▸ **PROBLEM TO SOLVE**
From the listing below, extract each entry exactly as written, minus the images.

▸ **MATERIAL FOR THE TASK**
*** Block opens ***
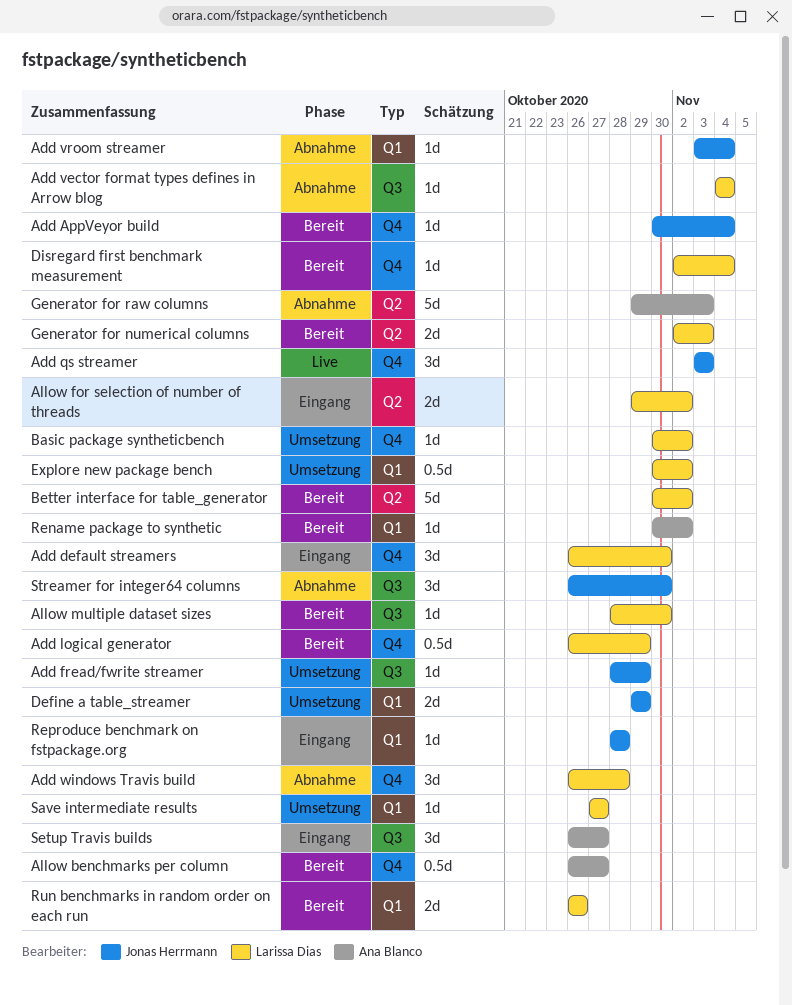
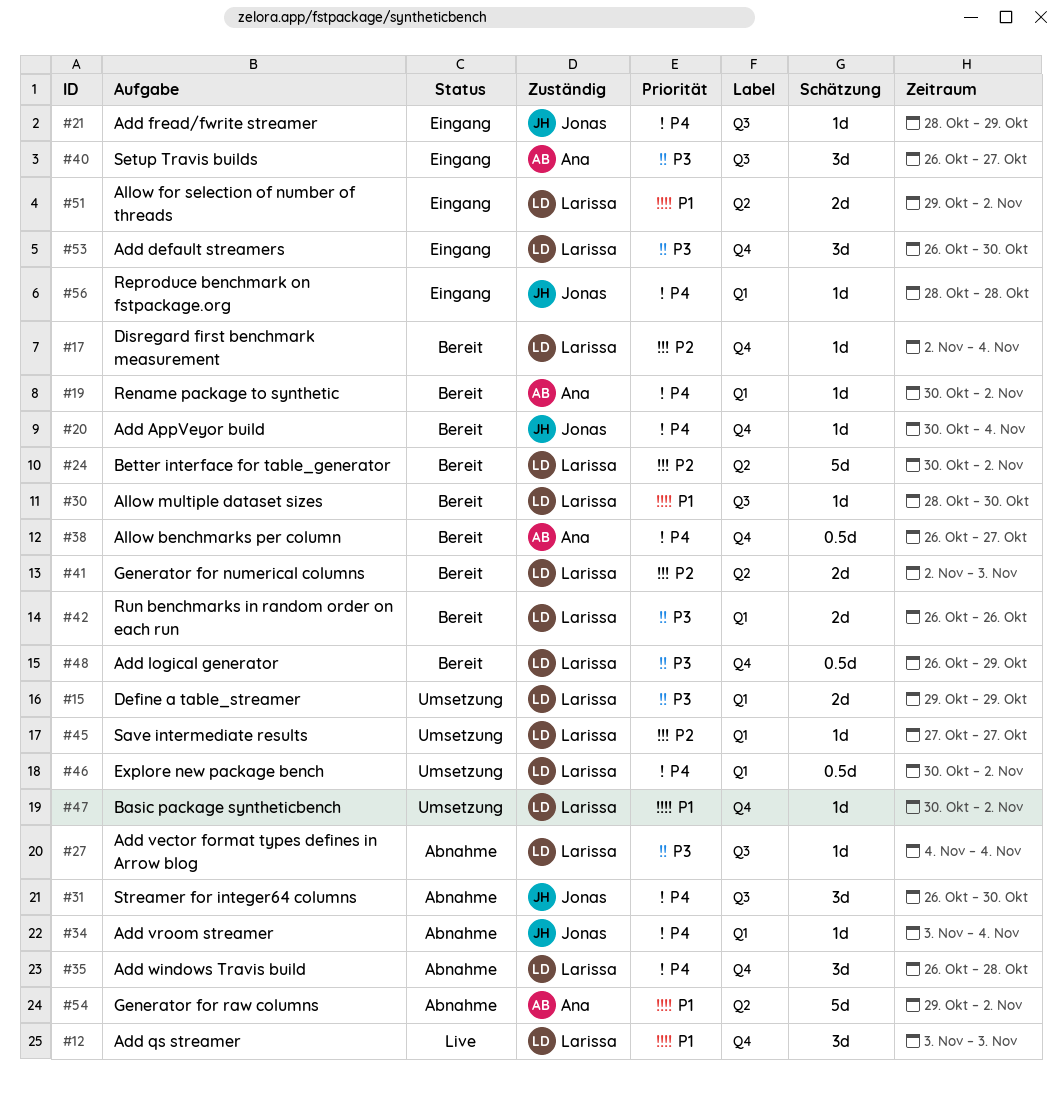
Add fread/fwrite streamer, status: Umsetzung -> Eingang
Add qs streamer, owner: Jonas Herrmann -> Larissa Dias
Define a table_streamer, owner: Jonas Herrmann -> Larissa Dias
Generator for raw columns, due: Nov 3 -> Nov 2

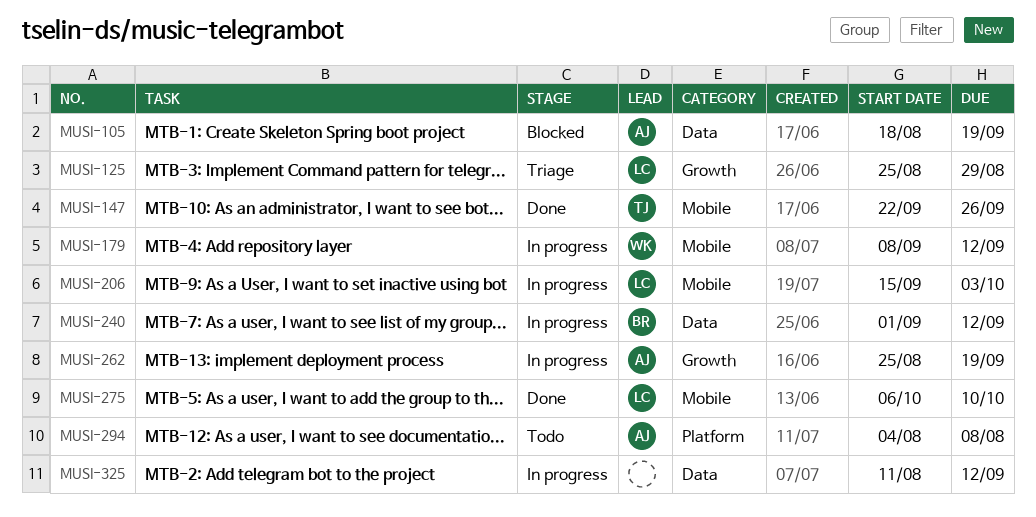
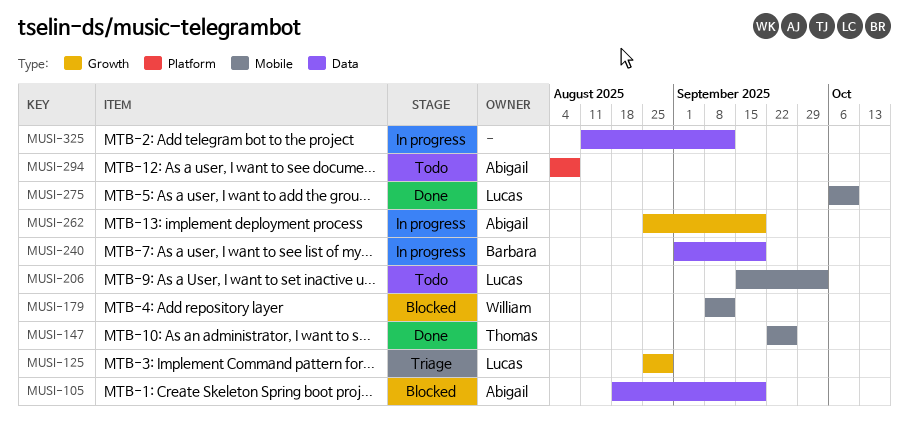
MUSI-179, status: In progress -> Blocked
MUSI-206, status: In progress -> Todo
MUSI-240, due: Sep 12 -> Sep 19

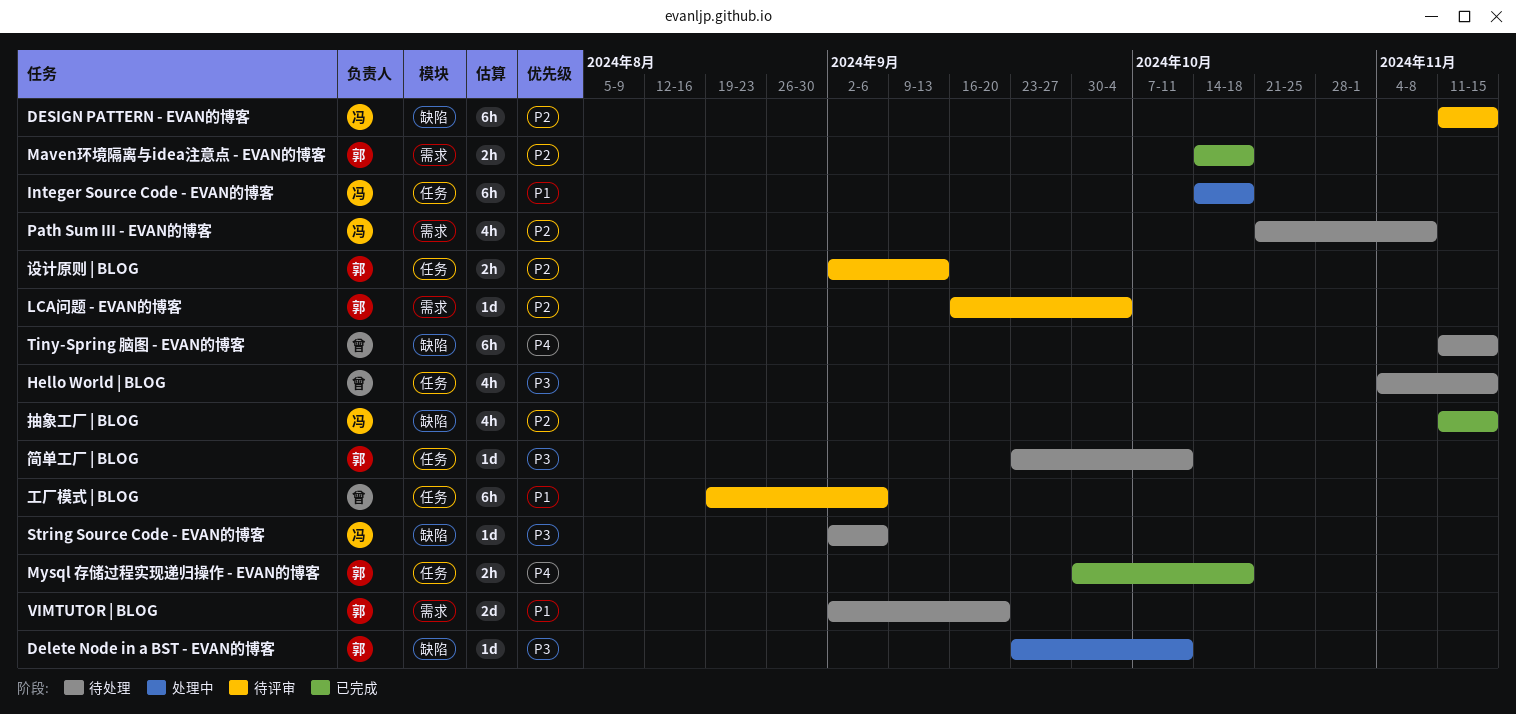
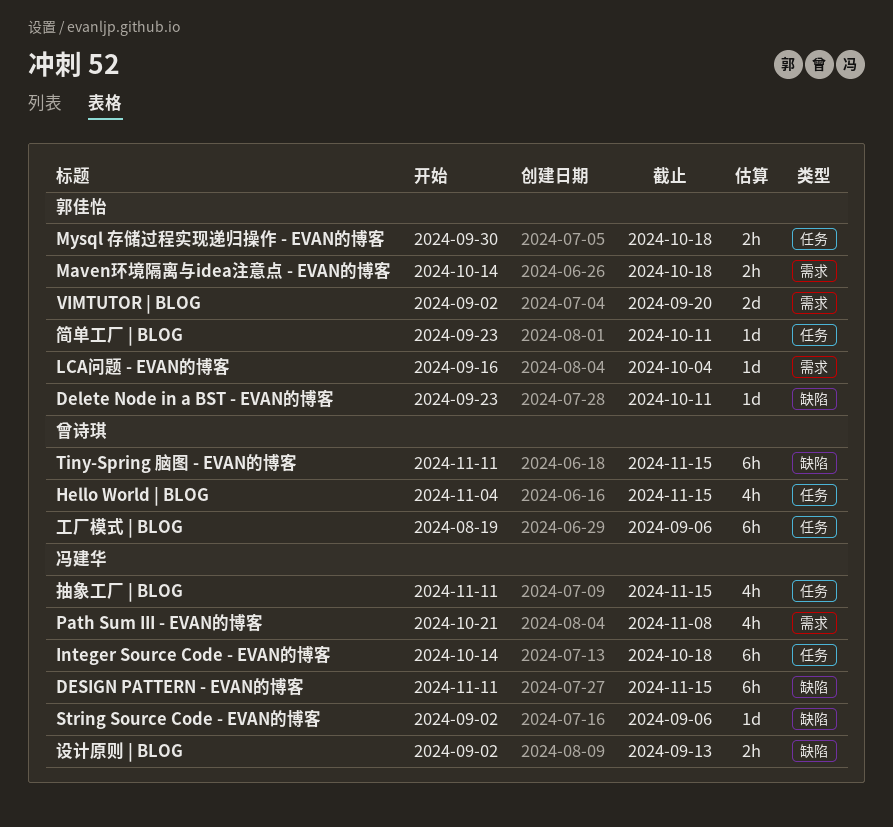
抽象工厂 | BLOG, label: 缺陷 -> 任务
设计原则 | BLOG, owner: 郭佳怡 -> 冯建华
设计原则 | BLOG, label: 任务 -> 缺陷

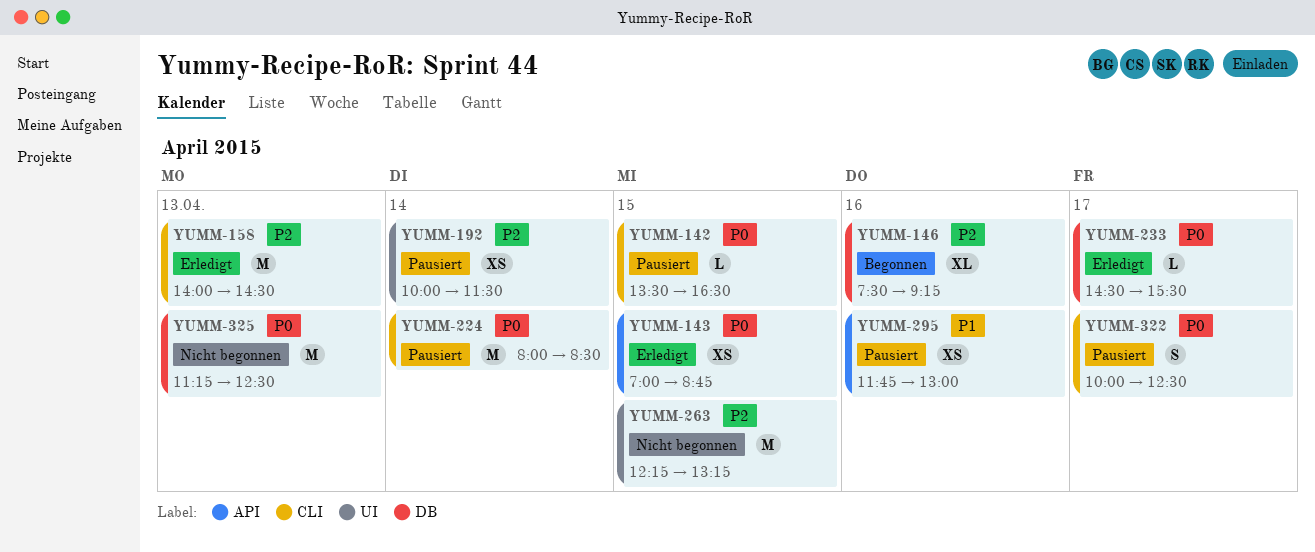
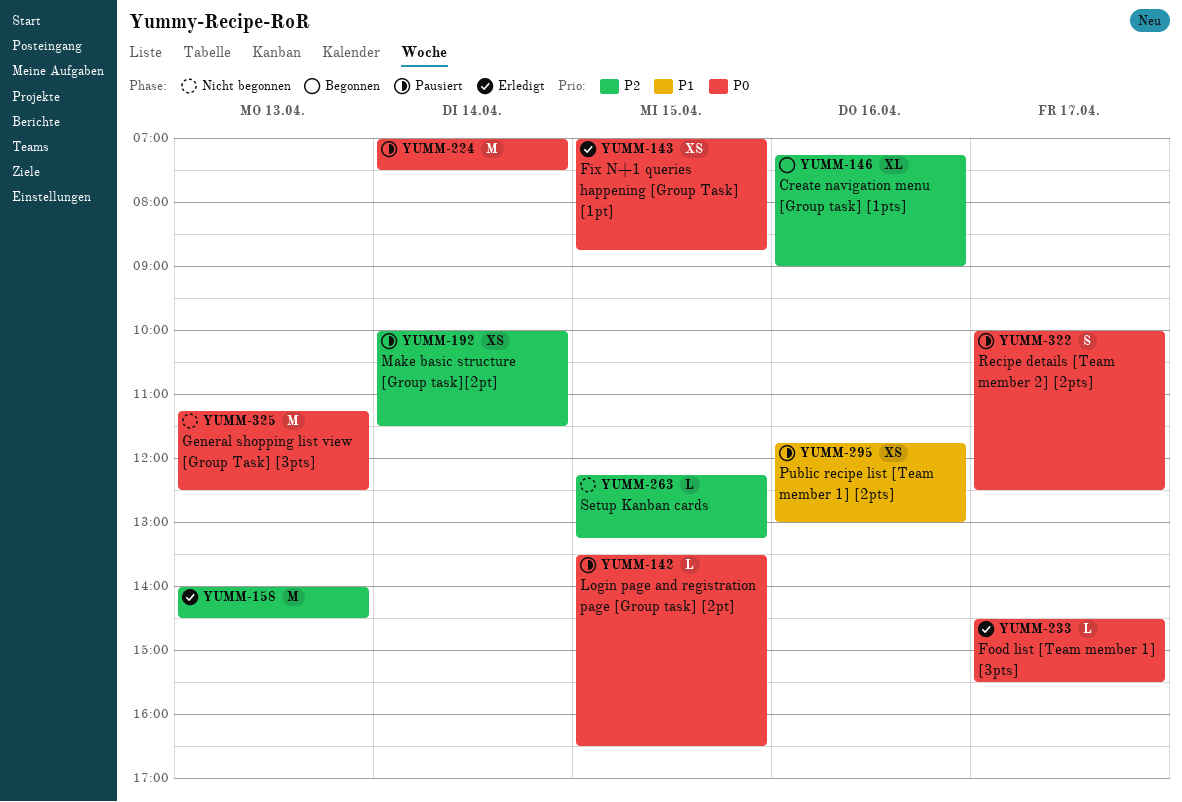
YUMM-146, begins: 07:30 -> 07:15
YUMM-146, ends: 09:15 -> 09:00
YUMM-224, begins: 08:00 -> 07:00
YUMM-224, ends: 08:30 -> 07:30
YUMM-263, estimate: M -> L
*** Block closes ***
▸ **SOLUTION TO THE PROBLEM**
Add fread/fwrite streamer, status: Umsetzung -> Eingang
Add qs streamer, owner: Jonas Herrmann -> Larissa Dias
Define a table_streamer, owner: Jonas Herrmann -> Larissa Dias
Generator for raw columns, due: Nov 3 -> Nov 2

MUSI-179, status: In progress -> Blocked
MUSI-206, status: In progress -> Todo
MUSI-240, due: Sep 12 -> Sep 19

抽象工厂 | BLOG, label: 缺陷 -> 任务
设计原则 | BLOG, owner: 郭佳怡 -> 冯建华
设计原则 | BLOG, label: 任务 -> 缺陷

YUMM-146, begins: 07:30 -> 07:15
YUMM-146, ends: 09:15 -> 09:00
YUMM-224, begins: 08:00 -> 07:00
YUMM-224, ends: 08:30 -> 07:30
YUMM-263, estimate: M -> L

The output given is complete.